McPhee brings his typical journalistic style and blends it with the language and lingo of the Swiss. Juxtaposing the battalion he is serving with to the rest of the military. The beauty of the terrain with the squares cut out of mountainsides used to rain fire down on anyone who dares to rebuild the self-destructed bridge. Describing all of the offensive advantages the Swiss possess but reiterating the “porcupine” retreat-then-protect motto. It’s this blend of humor, irony, and imagery that keeps the pages turning, quickly, and before you know it it’s over. Unfortunately.

Tuesday, November 6, 2012

In Cold Blood By: Truman Capote

On November 15, 1959, in a small town of Holcomb, Kansas, four members of the Clutter family were savagely murdered by blasts from a shotgun held a few inches from their faces.
           Truman Capote reinvents the murder of the Clutter family in the book In Cold Blood.  Capote introduces us to the Clutter family and while doing so introduces us to the killers as well. The way in which he crafts the experience for the reader is indeed genius. Even though we know that the Clutter family is going to die, Capote creates an emotional tie to them and gives entry into their last few days alive. He carefully shows how perfect and innocent the family is and, while doing so, he is following the killers just as closely. 
By creating short paragraphs and quick glances between the two, Capote develops an intensity that is hard to grasp. This intensity is important, especially since most people already know the story that Capote is telling. In order to remind us that the story is in fact true Truman uses the Testimonies of some of the characters throughout the book instead of recreating the situation they were in.
          When the actual murder occurs, the way in which Capote reveals it is crucial for the book. He does not show the crime happen, instead he simply uses the scene when they are discovered. The imagery is gruesome and fantastic, in a short five pages Capote captures all four family members dead. Truman is clever  in not recreating the murderers massacring the family. He allows the reader to try and predict what has happened, where the motive lies, and why they put the family members in separate rooms. This creates a new interest and curiosity within our minds and it remains there until the killers confess.

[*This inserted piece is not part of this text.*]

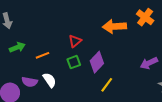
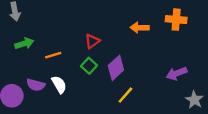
orange cross: (145, 17) -> (176, 20), turned -36
orange arrow: (114, 26) -> (140, 28), size x0.7
green square: (74, 62) -> (89, 66), turned -32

     The killers, Perry Smith and Dick Hickock, take up the majority of the book, however, it is the most open ended portion of the book for quite some time. When we are finally allowed to see into Smith and Hickocks lives, Capote tricks us into sympathizing with them. In fact, the reader almost forgets that they committed the murder and one hopes that they didn't. Capote is the narrator, and because of that, the reader learns a lot more about Smith. Capote seemed to be closer to Smith and we dive deep into his life and we care for him more, as does Capote. When Smith confesses the climax of the story is finally reached. We come to an understanding that both Perry and dick were under the impression that there was a large amount of money in  a safe at the Clutters. All the questions are answered and the killers finally have been found guilty. The end of the mystery. The execution date is set for the both of them and as the story comes to a close the reader finally has peace.


Truman Capote gave a blood thrilling recreation of a story untold. The lengths at which he went to collect and publish this book were great. The closest resemblance we have to Capote in the book is Dewey the police man that is in charge of the case. Dewey, like Capote cannot rest until the case is solved and claimed in his testimonial that his life will never be the same since he was put on the case. Capote had a similar experience and, in fact, his life was not the same after extensive research and interviews with the killers. In Cold Blood was the peak of his literary career. Truman died not long after in August 1984.